Agglutination:(once again from the “Glossary”...) • “Agglutination[:] The aggregation or clumping of particles (e. g., latex beads) or cells (e. g., red blood cells).” • Hmmm, that’s a bit spare. • What happens here is that a bead or cell gets coated with an antigen of interest. Then, the cell(bead)-Ag is reacted with Ab. If the Ab is specific for the Ag, a mesh will form. This complex is more readily observed then are precipitates.

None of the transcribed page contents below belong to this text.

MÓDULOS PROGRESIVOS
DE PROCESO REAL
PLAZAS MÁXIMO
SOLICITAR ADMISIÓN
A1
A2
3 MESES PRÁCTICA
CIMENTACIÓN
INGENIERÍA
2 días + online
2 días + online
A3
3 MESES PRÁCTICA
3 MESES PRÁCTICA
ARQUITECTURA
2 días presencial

Two examples of agglutination… • ABO blood groups… • The ABO blood-group antigens are glycoproteins expressed on red blood cells... • A type O individual ... has anti-A and anti-B antibodies... • but has no antigen on the blood cell to elicit these antibodies!!! • Cross reactivity (CRM) is the basis for the presence of these blood-group antibodies, which are induced in an individual not by exposure to red blood cell antigens but by exposure to cross-reacting microbial antigens present on common intestinal bacteria. !!!!

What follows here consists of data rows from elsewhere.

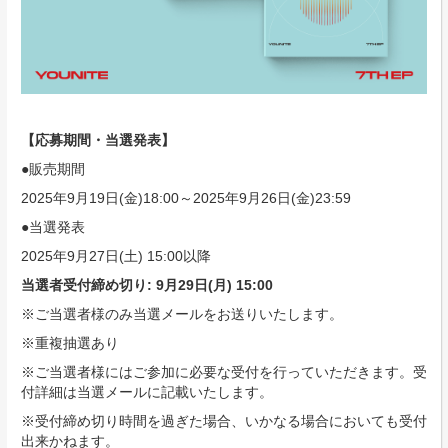
【応募期間・当選発表】
●販売期間
2025年9月19日(金)18:00～2025年9月26日(金)23:59
●当選発表
2025年9月27日(土) 15:00以降
当選者受付締め切り: 9月29日(月) 15:00
※ご当選者様のみ当選メールをお送りいたします。
※重複抽選あり
※ご当選者様にはご参加に必要な受付を行っていただきます。受
付詳細は当選メールに記載いたします。
※受付締め切り時間を過ぎた場合、いかなる場合においても受付
出来かねます。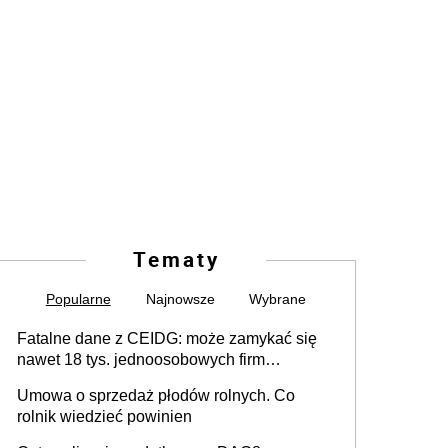
Tematy
Popularne
Najnowsze
Wybrane
Fatalne dane z CEIDG: może zamykać się
nawet 18 tys. jednoosobowych firm
miesięcznie
Umowa o sprzedaż płodów rolnych. Co
rolnik wiedzieć powinien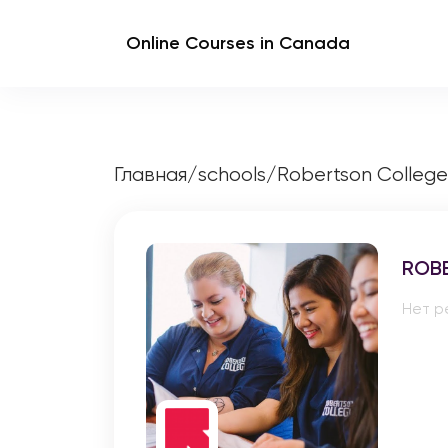
Online Courses in Canada
Главная
/
schools
/
Robertson College
ROB
Нет р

ABO blood groups continued… • “Antibodies to the A, B, and O antigens, called isohemagglutinins, are usually of the IgM class. An individual with blood type A, for example, recognizes B-like epitopes on intestinal microorganisms and produces isohemagglutinins to the B-like epitopes. This same individual does not respond to A-like epitopes on the same intestinal microorganisms because these A-like epitopes are too similar to self and a state of self-tolerance to these epitopes should exist.” • sooooo, [conversely]your ability to resist some microorganisms is affected by lacking antibodies to microbial antigens that would react with your own blood cells; • Such is the case if you are type A, or type B, or type AB. • The missing antibodies are lost by clonal deletion because the antigens look like “self.”
The second example… • Imagine that one suspects that the Ag exists in some other solution (say, the urine of an individual.) • Then, if the Ab is reacted with the urine and there is Ag in the urine, then the Ab receptors become saturated with Ag. • When the Ab is next reacted with cell(bead) complex which is coated with the same Ag, there will be no agglutination (thus called agglutination inhibition) because the Ab will already have reacted with the Ag (in the urine.) • This protocol is used in drug testing and has been used in some pregnancy tests.

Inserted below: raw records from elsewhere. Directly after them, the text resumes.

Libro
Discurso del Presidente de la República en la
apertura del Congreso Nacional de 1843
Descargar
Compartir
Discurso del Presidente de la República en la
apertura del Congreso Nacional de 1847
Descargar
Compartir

Overview: • There are techniques for suspended Ag’s that produce agglutinins • There are techniques for soluble Ag’s that produce precipitins • Modern techniques increase sensitivity:
An important refinement…. ELISA • The fundamental feature of the Enzyme Linked ImmunoSorbent Assay is to have an enzyme linked to an antibody and to have that enzyme be able to generate some visible product. • Note that because AbE has a constant region as the epitope to which it reacts, AbE can be used to detect any antibody of a particular isotype. That is to say, AbE once prepared can be used in multiple ELISA assays. • Antibodies at concentrations of 0.1 to 10 ng·ml-1can be detected.